Information shown:
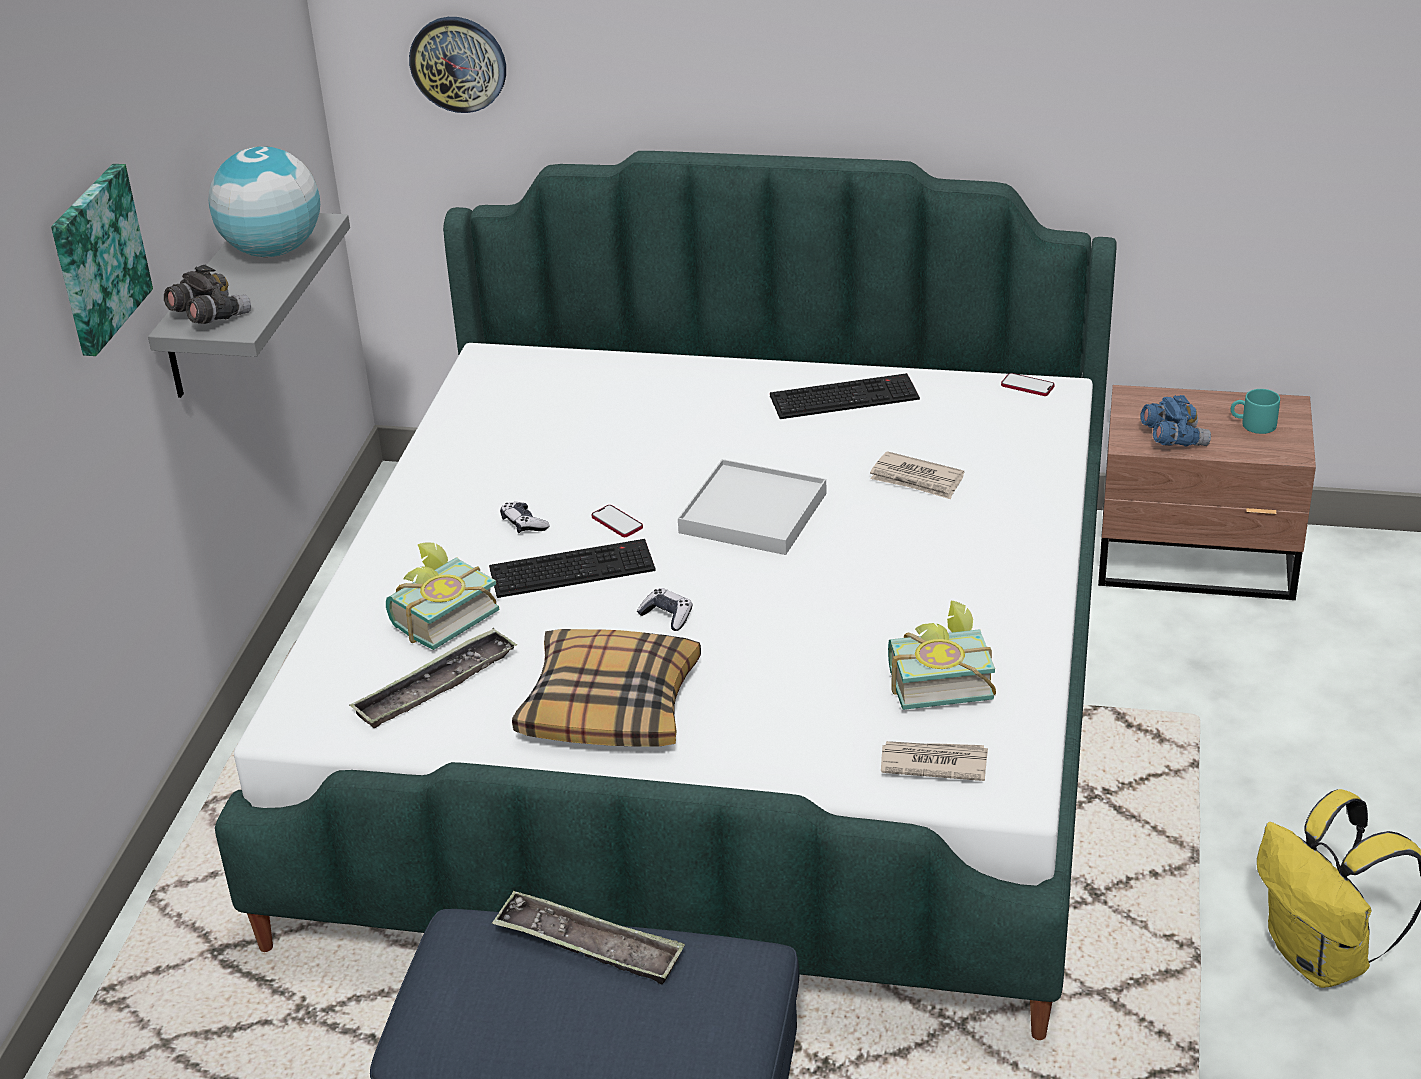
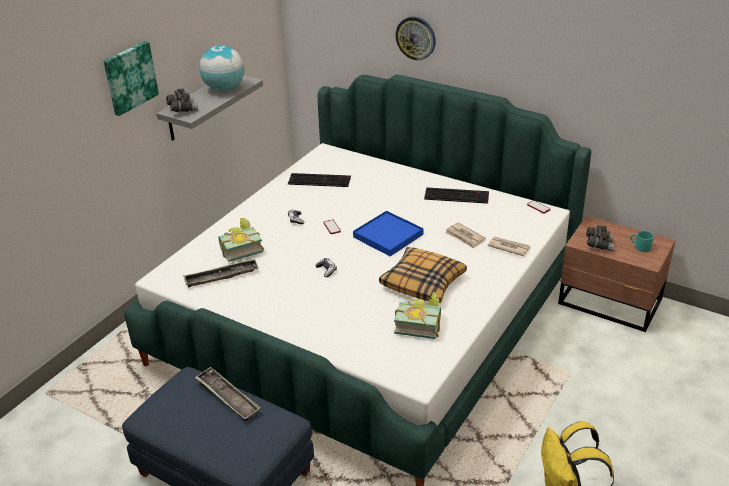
camera: 20 degrees right, 0 degrees up
(458, 63) = (332, 26): wall clock -> wall clock (416, 38)
(573, 568) = (303, 242): keyboard -> keyboard (320, 180)
(610, 705) = (281, 301): pillow -> pillow (423, 282)
(753, 513) = (388, 236): white tray -> blue tray
(933, 763) = (393, 359): newspaper -> newspaper (508, 247)
(1173, 439) = (598, 245): blue binoculars -> grey binoculars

Directions:
Within the entries above, find the string "blue" and return each line that holds it.

Output of the exercise:
(753, 513) = (388, 236): white tray -> blue tray
(1173, 439) = (598, 245): blue binoculars -> grey binoculars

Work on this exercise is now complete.